U.S. Rep. Debbie Wasserman Schultz (D., Fla.) stopped by Obama for America field offices in Sylvania and downtown Toledo to encourage volunteers before they took to the streets for door-to-door campaigning on behalf of the President's re-election.
But she also gave a pep talk for other leading Democrats on the Nov. 6 ballot. In prepared remarks, she said voters would re-elect Senator Brown and elect Democrats up and down the ticket -- "Democrats like my phenomenal colleague in the House, Congresswoman Marcy Kaptur," she said.
Ms. Wasserman Schultz said the hard work of volunteers -- about 50 were at each event -- would create "the largest, most dynamic, grass-roots campaign that Ohio has ever seen." There are 32 such offices across the state and more are planned, she said.

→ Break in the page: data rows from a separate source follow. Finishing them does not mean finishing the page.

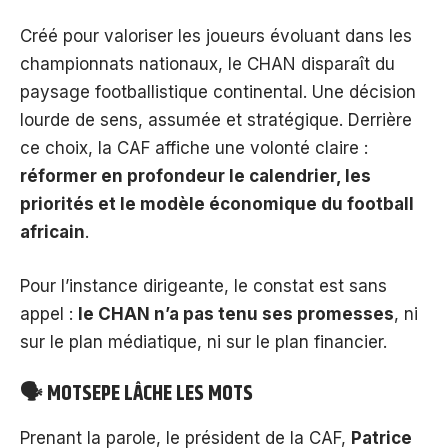
Créé pour valoriser les joueurs évoluant dans les
championnats nationaux, le CHAN disparaît du
paysage footballistique continental. Une décision
lourde de sens, assumée et stratégique. Derrière
ce choix, la CAF affiche une volonté claire :
réformer en profondeur le calendrier, les
priorités et le modèle économique du football
africain
.
Pour l’instance dirigeante, le constat est sans
appel :
le CHAN n’a pas tenu ses promesses
, ni
sur le plan médiatique, ni sur le plan financier.
🗣️ MOTSEPE LÂCHE LES MOTS
Prenant la parole, le président de la CAF,
Patrice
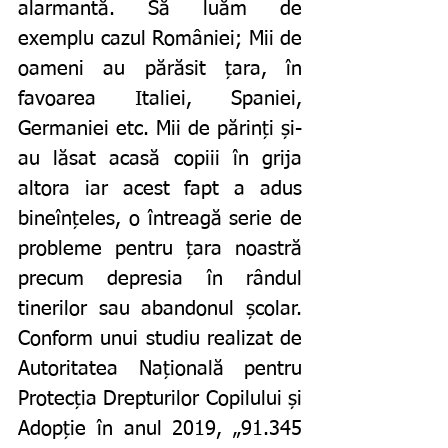
alarmantă. Să luăm de 
exemplu cazul României; Mii de 
oameni au părăsit țara, în 
favoarea Italiei, Spaniei, 
Germaniei etc. Mii de părinți și-
au lăsat acasă copiii în grija 
altora iar acest fapt a adus 
bineînțeles, o întreagă serie de 
probleme pentru țara noastră 
precum depresia în rândul 
tinerilor sau abandonul școlar. 
Conform unui studiu realizat de 
Autoritatea Națională pentru 
Protecția Drepturilor Copilului și 
Adopție în anul 2019, „91.345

The Obama campaign is planning a two-day swing through Pennsylvania and Ohio starting Thursday, but has announced few details.
Ms. Wasserman Schultz also hit what are sure to become familiar campaign themes, including the economy and the U.S. Supreme Court decision upholding the Affordable Care Act.
"While there's still more to do, we are moving forward under President Obama, and the last thing we can afford to do is go back to the policies that got us into this mess in the first place," Ms. Wasserman Schultz said. "But that's exactly where Mitt Romney and the GOP want to take us."
Senator Brown officially opened his Toledo campaign by speaking to about 125 volunteers and supporters in West Toledo.
Afterward, those supporters fanned out to talk with voters. The senator also rallied supporters Saturday in Defiance. The events were among 30 similar Brown campaign launches taking place across the state.
Jon Stainbrook, chairman of the Lucas County Republican Party, said he welcomed the visits by Ms. Wasserman Schultz and the President because "they get to finally see what the voters of Ohio are actually thinking, because Mrs. Schultz and the President are out of touch.
"When Barack Obama said the private sector is doing fine, he's out of touch," he said.
Mr. Stainbrook also pointed to overwhelming voter approval last year for a state constitutional amendment that in general prohibits government from forcing Ohioans to take part in a health-care system -- such as the law the President championed -- as evidence that the visitors Saturday and Mr. Obama "don't have a clue what the people are thinking. They need to get in touch. Obama and his presidency have been a failure."